We used the TactiCath™ Quartz Contact Force Ablation Catheter (Abbott) at 40 ºC with a goal contact force of greater than 10 grams. A spiral mapping catheter was placed in the right pulmonary vein during ablation.  With ablation onset, the tachycardia initially accelerated, but then slowed and terminated within 5 seconds. (Figure 4) The RSPV was not isolated at the time of the termination. (Figure 5) Reinduction was attempted with isoproterenol at 20 mcg/min and with single, double, and triple extrastimuli, without any further sustained atrial arrhythmias. Short runs of atrial fibrillation were induced with triple extrastimuli that were very unorganized and rapid, with fibrillatory cycle length of 130 ms. We elected to proceed with wide-area pulmonary vein isolation, given the degree of scar and potential for atrial fibrillation. (Figure 6) The patient is now 9 months out from ablation, and the implantable loop recorder has shown no recurrent arrhythmias. She is in sinus rhythm, walking again, and has regained a lot of strength off antiarrhythmic drugs.

Discussion

There is much in the literature about pulmonary vein tachycardia.³ This case was interesting for several reasons. Was this truly a pulmonary vein tachycardia with variable tachycardia cycle length secondary to atrial scar, or was this just a rotor driving atrial fibrillation with termination during ablation? The initial rhythm was more consistent with atrial fibrillation and, given the dilated atrium and scar burden, the latter explanation would make more sense. In retrospect, this was likely a rotor that was generating a more organized atrial fibrillation that terminated with ablation. With the advancement of high-density mapping systems allowing for more points and mapping of spiral waves and rotors, this may be increasingly recognized. Narayan has been a driving force of rotor mapping and FIRM (focal impulse and rotor modulation),⁴ which could have been helpful in this case; however, the outcome would likely have been similar. PVI alone would likely have produced the same result without the precedent focal ablation. 

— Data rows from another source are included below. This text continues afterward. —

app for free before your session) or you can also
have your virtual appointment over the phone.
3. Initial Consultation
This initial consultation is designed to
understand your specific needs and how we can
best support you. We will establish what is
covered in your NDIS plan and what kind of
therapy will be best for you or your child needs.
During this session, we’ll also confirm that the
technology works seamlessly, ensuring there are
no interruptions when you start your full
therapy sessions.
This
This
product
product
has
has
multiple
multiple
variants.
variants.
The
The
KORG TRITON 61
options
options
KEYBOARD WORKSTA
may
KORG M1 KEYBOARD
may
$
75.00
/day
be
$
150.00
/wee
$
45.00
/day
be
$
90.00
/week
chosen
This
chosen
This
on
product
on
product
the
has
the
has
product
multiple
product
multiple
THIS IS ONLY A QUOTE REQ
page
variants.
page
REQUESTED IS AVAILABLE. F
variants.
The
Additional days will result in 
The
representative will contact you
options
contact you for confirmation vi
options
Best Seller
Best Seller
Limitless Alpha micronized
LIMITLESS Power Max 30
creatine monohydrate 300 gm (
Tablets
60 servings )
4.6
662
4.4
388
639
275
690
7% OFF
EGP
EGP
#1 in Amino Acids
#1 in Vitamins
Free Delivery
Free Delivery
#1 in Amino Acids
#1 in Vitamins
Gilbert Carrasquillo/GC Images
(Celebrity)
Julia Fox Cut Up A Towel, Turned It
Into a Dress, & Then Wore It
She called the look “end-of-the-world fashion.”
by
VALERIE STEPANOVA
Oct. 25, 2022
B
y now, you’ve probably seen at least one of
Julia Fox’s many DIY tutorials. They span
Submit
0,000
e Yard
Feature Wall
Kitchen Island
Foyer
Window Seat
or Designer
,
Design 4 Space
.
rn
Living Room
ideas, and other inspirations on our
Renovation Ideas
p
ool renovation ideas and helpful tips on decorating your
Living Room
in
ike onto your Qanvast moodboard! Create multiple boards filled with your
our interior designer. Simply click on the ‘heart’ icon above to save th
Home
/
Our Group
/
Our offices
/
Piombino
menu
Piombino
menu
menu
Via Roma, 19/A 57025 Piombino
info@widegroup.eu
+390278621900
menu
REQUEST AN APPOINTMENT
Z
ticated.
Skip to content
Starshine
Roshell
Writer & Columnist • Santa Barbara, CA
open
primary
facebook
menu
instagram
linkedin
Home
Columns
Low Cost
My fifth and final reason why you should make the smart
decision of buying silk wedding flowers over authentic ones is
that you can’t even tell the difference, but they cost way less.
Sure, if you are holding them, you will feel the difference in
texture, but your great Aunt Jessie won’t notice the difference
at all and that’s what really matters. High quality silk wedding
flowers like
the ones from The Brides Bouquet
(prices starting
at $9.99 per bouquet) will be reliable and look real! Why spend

1. Kistler PM, Roberts-Thomson KC, Haggani HM, et al. P-wave morphology in focal atrial tachycardia: development of an algorithm to predict the anatomic site of origin. J Am Coll Cardiol. 2006;48(5):1010-1017.
2. Nery PB, Thornhill R, Nair GM, Pena E, Redpath CJ. Scar-based catheter ablation for persistent atrial fibrillation. Curr Opin Cardiol. 2017;32(1):1-9. 
3. Moreira W, Timmermans C, Wellens HJ, Rodriguez LM. Atrial tachycardia originating from the pulmonary vein: importance of the stimulation sites. Tex Heart Inst J. 2008;35(3):356-358. 
4. Narayan SM, Krummen DE, Rappel WJ. Clinical mapping approach to diagnose electrical rotors and focal impulse sources for human atrial fibrillation. J Cardiovasc Electrophysiol. 2012;23(5):447-454.